Julia’s ability to get this group of type-A executives to engage in true networking was incredible. She is truly skilled at motivating the group to engage and interact with each other, and her openness and honesty really come through.

— Shelley Stewart, Jr.,
Senior Vice President of Operational Excellence and Chief Procurement Officer, Tyco

June 3, 2013

Cultural WordFood

Filed under: Uncategorized — Tags: , , , , , , — Julia Hubbel @ 12:16 pm

This May was an immersion in Argentinean culture, and while most relate Argentina to great beef, Mendozan wine and the tango, my focus was on the traditional gaucho experience. In my backpack were a brand new pair of tall riding boots, a riding helmet and all the paraphernalia for as many rides as possible, especially in the high country around Bariloche and Mendoza.

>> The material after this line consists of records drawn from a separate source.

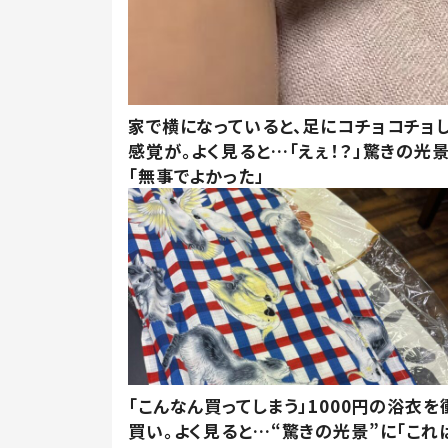
家で横になっていると、足にコチョコチョ
感覚が。よく見ると…「えぇ！？」驚きの光
「無事でよかった」
「こんなん買ってしまう」1000円の浴衣を
買い。よく見ると…“驚きの光景”に「これ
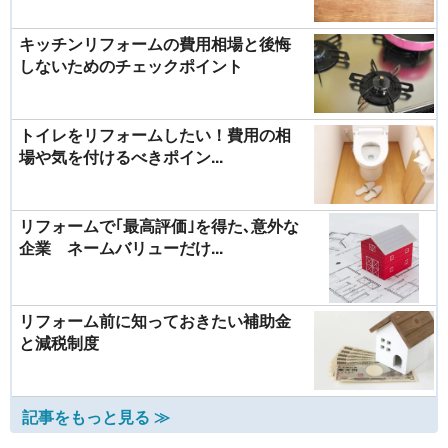
キッチンリフォームの費用相場と後悔
しないためのチェックポイント
トイレをリフォームしたい！費用の相
場や気を付けるべきポイン...
リフォームで｢最高評価｣を得た､意外な
企業 ネームバリューだけ...
リフォーム前に知っておきたい補助金
と減税制度
記事をもっと見る ≫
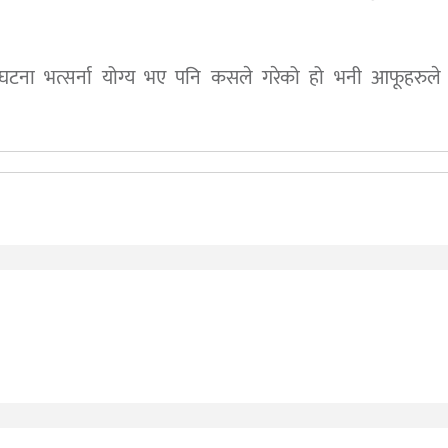
 घटना भत्सर्ना योग्य भए पनि कसले गरेको हो भनी आफूहरुले ब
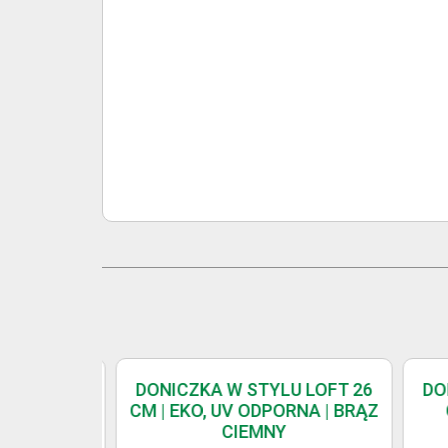
 LOFT 26
DONICZKA W STYLU LOFT 26
DON
ORNA |
CM | EKO, UV ODPORNA | BRĄZ
C
T
CIEMNY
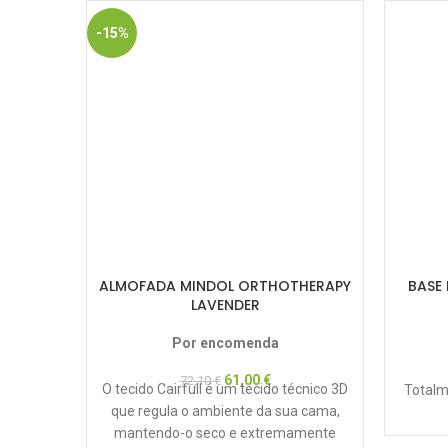
-15%
ALMOFADA MINDOL ORTHOTHERAPY
BASE
LAVENDER
Por encomenda
61,00
€
72,10
€
O tecido Cairfull é um tecido técnico 3D
Totalm
que regula o ambiente da sua cama,
mantendo-o seco e extremamente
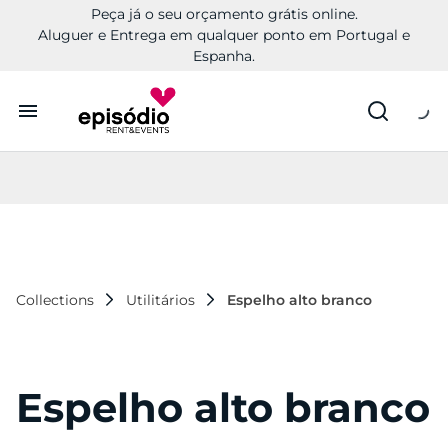
Peça já o seu orçamento grátis online.
Aluguer e Entrega em qualquer ponto em Portugal e
Espanha.
Aluguer
Conheça a Episódio
Contactos
Collections
Utilitários
Espelho alto branco
Espelho alto branco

In a country where mostly men are the riders and girls are not as encouraged to become horse experts, tourists are taken on group rides that are mostly walking tours on very docile horses. Great, unless you’re a serious rider, which I am. So the trip was a series of often funny moments when there was a bit of a translation between “soy experiencia”- which gauchos often heard and frankly didn’t believe, and then actually seeing you ride, which often meant you scored a better horse.  These guys have seen it all- the fat tourist whose last ride was for five cents on a circus pony being led around a circle and he’s saying he can ride, and he falls off at the trot. You can’t blame them for taking “experience” with a jaundiced ear.

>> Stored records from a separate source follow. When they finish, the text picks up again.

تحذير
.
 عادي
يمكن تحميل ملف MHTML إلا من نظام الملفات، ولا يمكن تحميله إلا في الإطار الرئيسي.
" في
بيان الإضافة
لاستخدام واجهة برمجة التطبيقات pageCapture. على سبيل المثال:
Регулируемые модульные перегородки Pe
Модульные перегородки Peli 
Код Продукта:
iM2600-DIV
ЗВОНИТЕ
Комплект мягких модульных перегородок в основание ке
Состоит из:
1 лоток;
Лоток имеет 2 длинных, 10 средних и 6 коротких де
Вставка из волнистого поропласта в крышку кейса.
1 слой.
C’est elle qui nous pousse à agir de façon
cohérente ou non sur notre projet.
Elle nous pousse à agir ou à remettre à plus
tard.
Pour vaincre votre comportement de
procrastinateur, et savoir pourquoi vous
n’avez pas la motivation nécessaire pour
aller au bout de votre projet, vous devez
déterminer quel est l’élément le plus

So one gaucho I hired for a two-day solo excursion over a high mountain pass did what I wish they’d all do. Five minutes into our ride, we hit an open patch and before I knew it he was off like a bat out of hell. So was I, right on his heels. At the quarter mile he slid to stop, then turned to watch me handle the stop at a dead run. What I got was a head nod, and a curt “bueno,” which was exceedingly high praise from this man, and I count it as a high point on the trip. From then on, he was gracious, helpful, trained me on tack and saddlery and all aspects of my horse. And I respected him for testing me.

On my final stop, an estancia on the outskirts of Buenos Aires, a lovely family hosted me for nearly five days. Their young daughter Ro rode with me, and at the end of the first day I asked to switch horses with her, not knowing what I was requesting. She hesitated, then agreed. I’d been invited to help herd the horses from the far pastures into the other far pastures. Once I passed through the final gate and gave my animal its head, the next thing I knew my helmet was nearly blown off and I was gripping this plunging creature with all my strength, grinning like a banshee, as we ran flat out for the far stragglers. As they wheeled, we shot right, moving the herd towards the gate.

In an instant, the work was done and all the animals were where they were supposed to be. Delighted, I asked permission to ride this horse for the rest of my time. Ro nodded. The next four days, this smart, agile, lightning fast animal was saddled and ready to go every day, up to almost moments before my ride to the airport.

What I had not known, and found out on my last day, was that this magnificent creature had belonged to the long standing gaucho Don Juan, who had died just the year before. Don Juan was much loved, much revered and respected. His horse was part of the family and the only tie they had to his memory. And he was not available for tourists. For this family to have allowed me to sit on him, much less ride and work him for four days, was a gift of the highest order. Argentina respects history, its traditions and its gaucho ways of riding. Ro apparently had made a case for me and the family had agreed. I had been riding gaucho history, and it moved me to tears.

My Spanish still needs work, but between my pidgin Spanish and their pidgin English we patched together this wonderful story, and it became the single greatest moment for me in Argentina. Their kind words and trust, their gift, reminds me of the generosity of spirit that exists everywhere. Behind all things there is a story, and we cannot take what we experience for granted. Sometimes we don’t always understand what we are being given, and it serves to find out, especially when in another country. And when we do, it might just bring us to our knees- like when a very poor family gives you its only bed, or last bowl of food, out of courtesy. Often cultural WoodFood isn’t spoken outright, but it is there.